*Task objective:*
In the copy, include every entry exactly but none of the images.
══════════
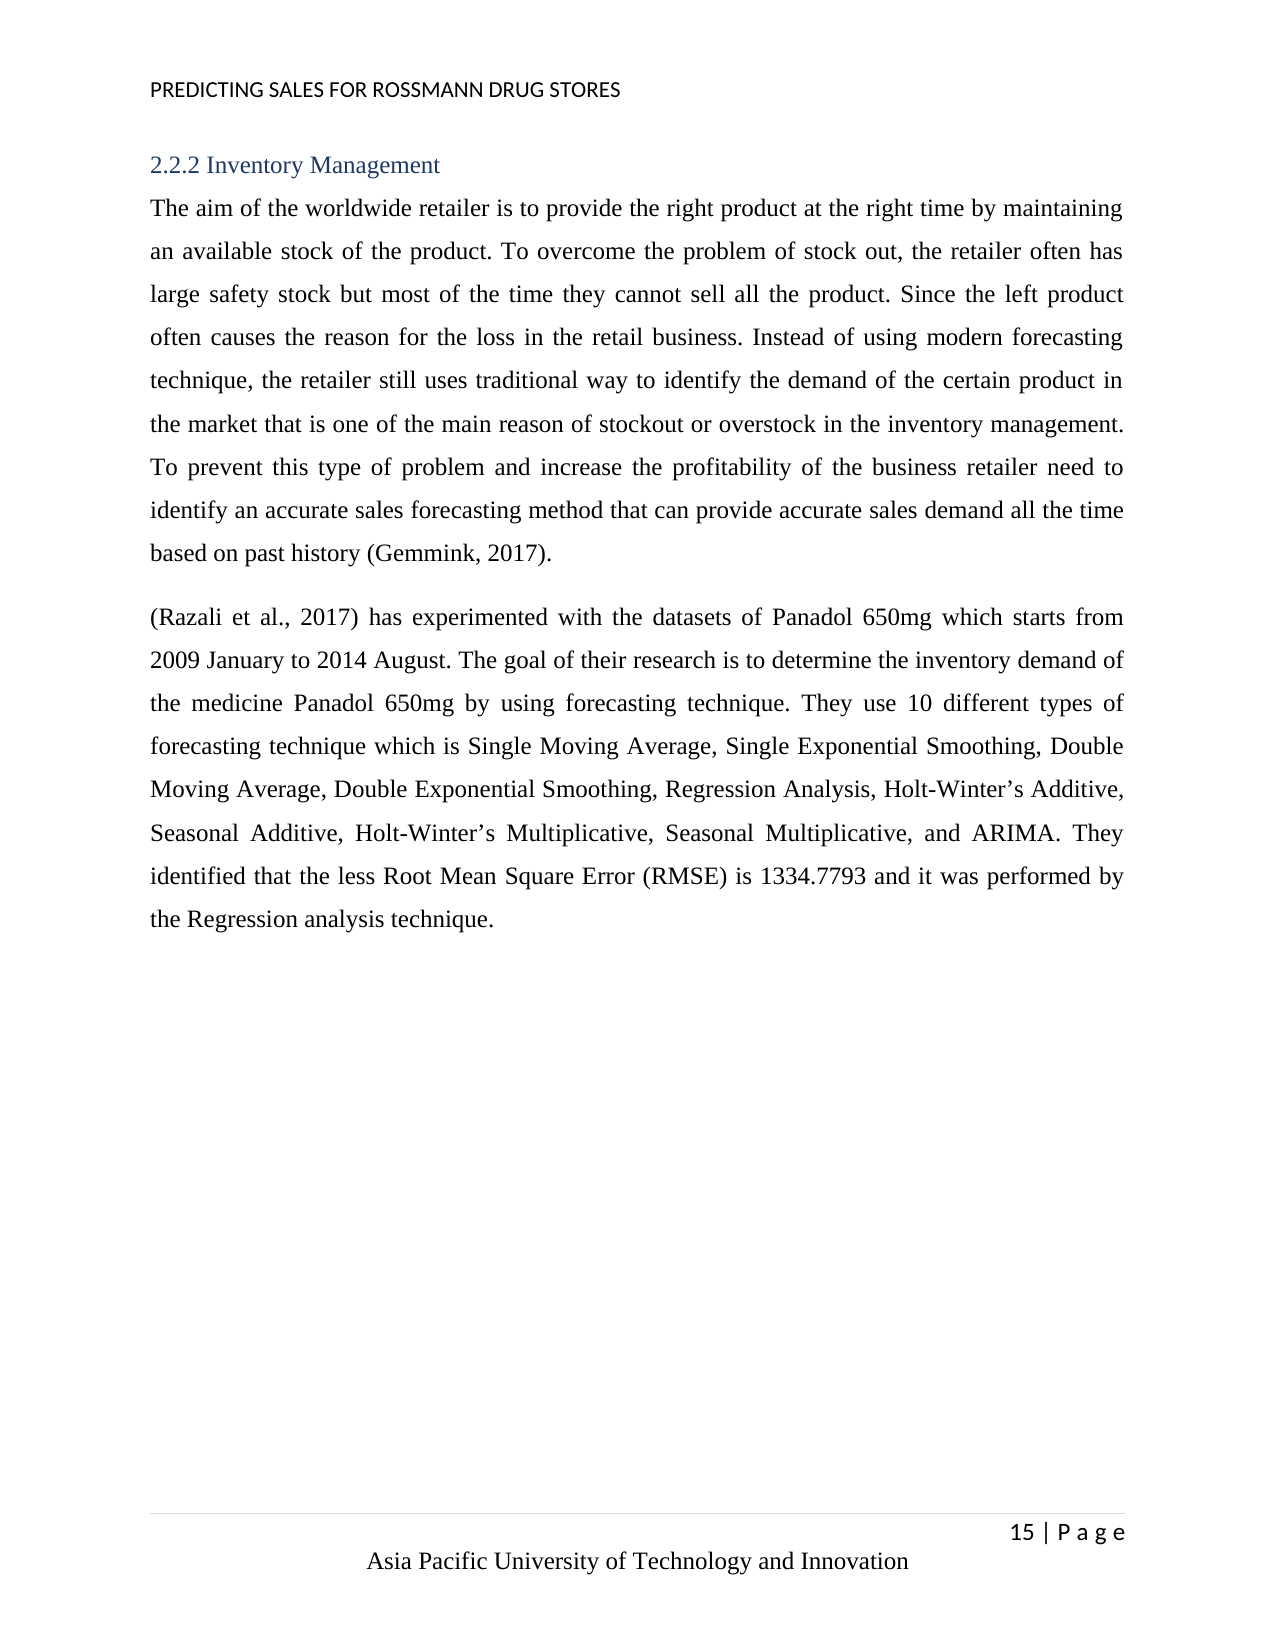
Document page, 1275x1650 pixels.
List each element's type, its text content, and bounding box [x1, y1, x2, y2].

text The aim of the worldwide retailer is to provide the right product at the right time by maintaining an available stock of the product. To overcome the problem of stock out, the retailer often has large safety stock but most of the time they cannot sell all the product. Since the left product often causes the reason for the loss in the retail business. Instead of using modern forecasting technique, the retailer still uses traditional way to identify the demand of the certain product in the market that is one of the main reason of stockout or overstock in the inventory management. To prevent this type of problem and increase the profitability of the business retailer need to identify an accurate sales forecasting method that can provide accurate sales demand all the time based on past history (Gemmink, 2017). [150, 193, 1125, 567]
subtitle 2.2.2 Inventory Management [150, 150, 1125, 179]
text (Razali et al., 2017) has experimented with the datasets of Panadol 650mg which starts from 2009 January to 2014 August. The goal of their research is to determine the inventory demand of the medicine Panadol 650mg by using forecasting technique. They use 10 different types of forecasting technique which is Single Moving Average, Single Exponential Smoothing, Double Moving Average, Double Exponential Smoothing, Regression Analysis, Holt-Winter’s Additive, Seasonal Additive, Holt-Winter’s Multiplicative, Seasonal Multiplicative, and ARIMA. They identified that the less Root Mean Square Error (RMSE) is 1334.7793 and it was performed by the Regression analysis technique. [150, 602, 1125, 933]
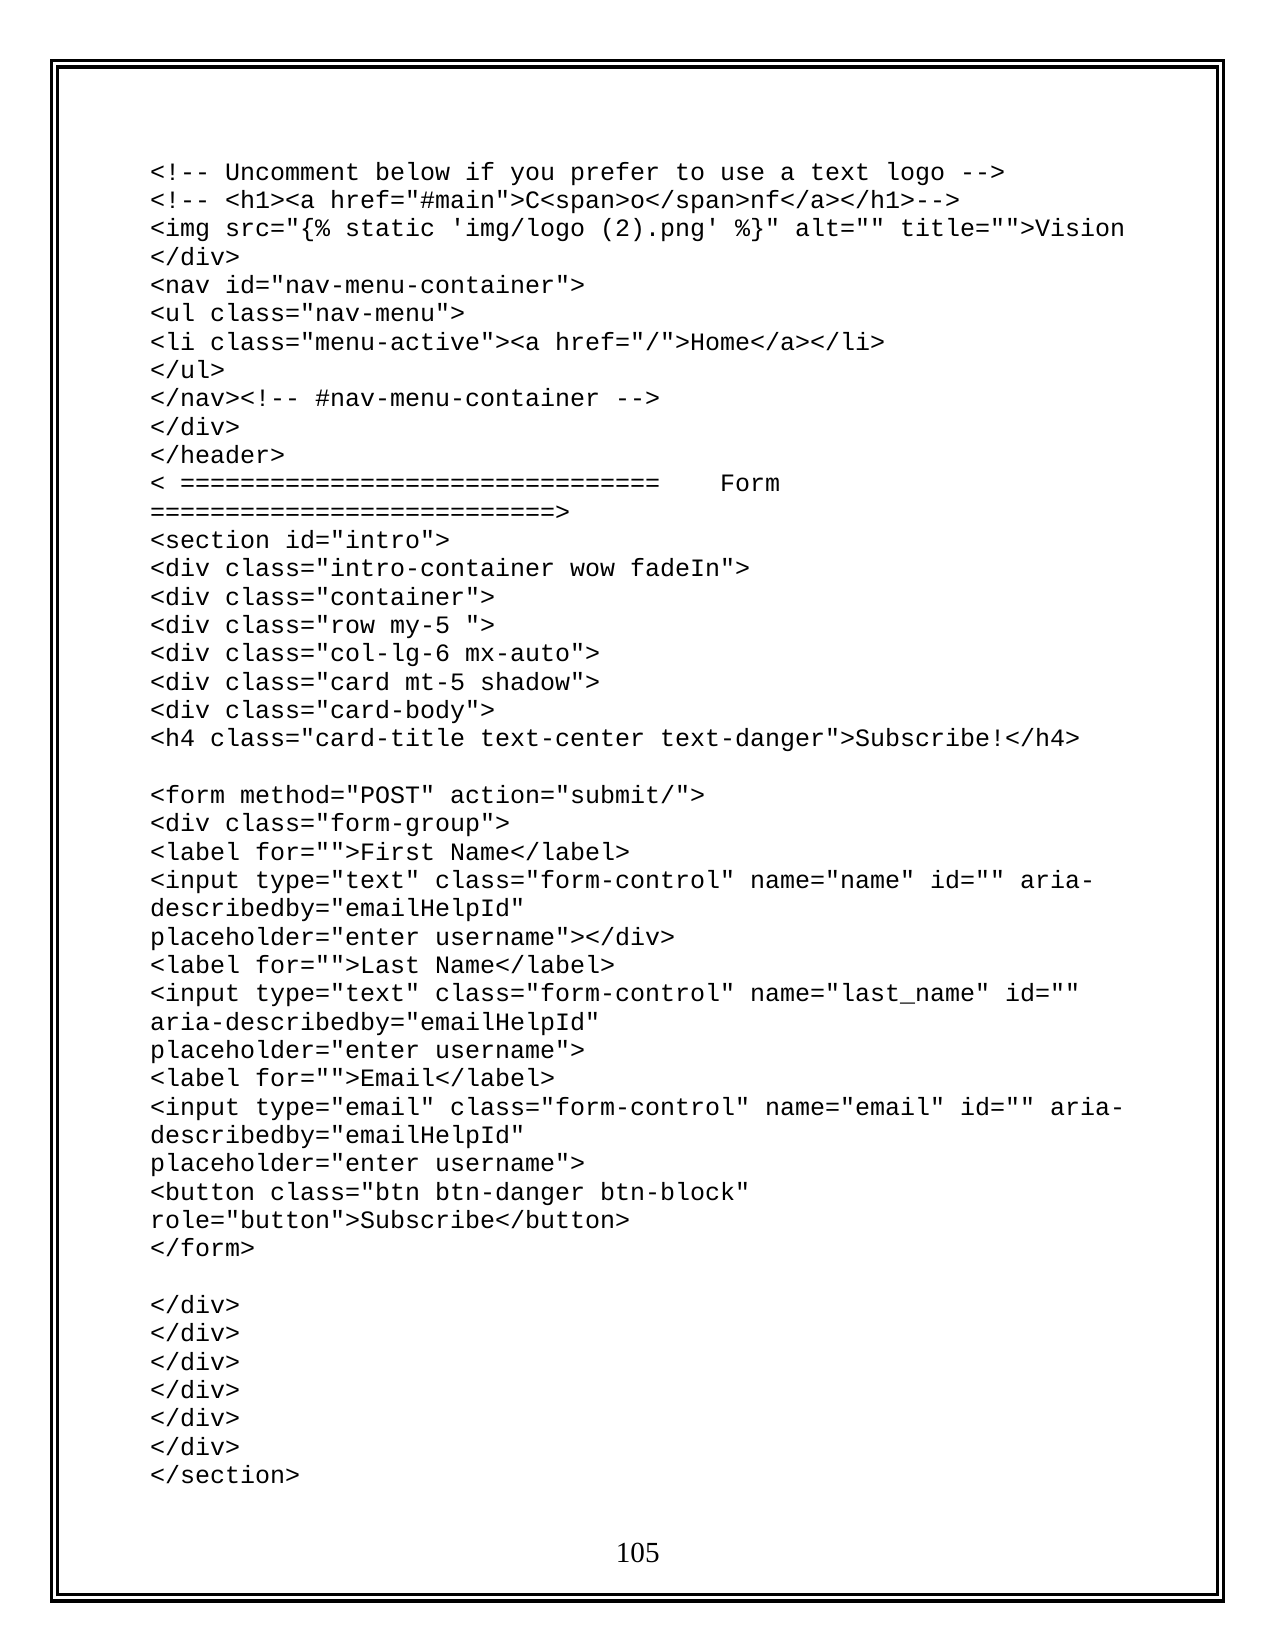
══════════
*Answer for this exercise:*
Document page, 1275x1650 pixels.
List each element's type, its text content, and bounding box [x1, y1, x2, y2].

text The aim of the worldwide retailer is to provide the right product at the right time by maintaining an available stock of the product. To overcome the problem of stock out, the retailer often has large safety stock but most of the time they cannot sell all the product. Since the left product often causes the reason for the loss in the retail business. Instead of using modern forecasting technique, the retailer still uses traditional way to identify the demand of the certain product in the market that is one of the main reason of stockout or overstock in the inventory management. To prevent this type of problem and increase the profitability of the business retailer need to identify an accurate sales forecasting method that can provide accurate sales demand all the time based on past history (Gemmink, 2017). [150, 193, 1125, 567]
subtitle 2.2.2 Inventory Management [150, 150, 1125, 179]
text (Razali et al., 2017) has experimented with the datasets of Panadol 650mg which starts from 2009 January to 2014 August. The goal of their research is to determine the inventory demand of the medicine Panadol 650mg by using forecasting technique. They use 10 different types of forecasting technique which is Single Moving Average, Single Exponential Smoothing, Double Moving Average, Double Exponential Smoothing, Regression Analysis, Holt-Winter’s Additive, Seasonal Additive, Holt-Winter’s Multiplicative, Seasonal Multiplicative, and ARIMA. They identified that the less Root Mean Square Error (RMSE) is 1334.7793 and it was performed by the Regression analysis technique. [150, 602, 1125, 933]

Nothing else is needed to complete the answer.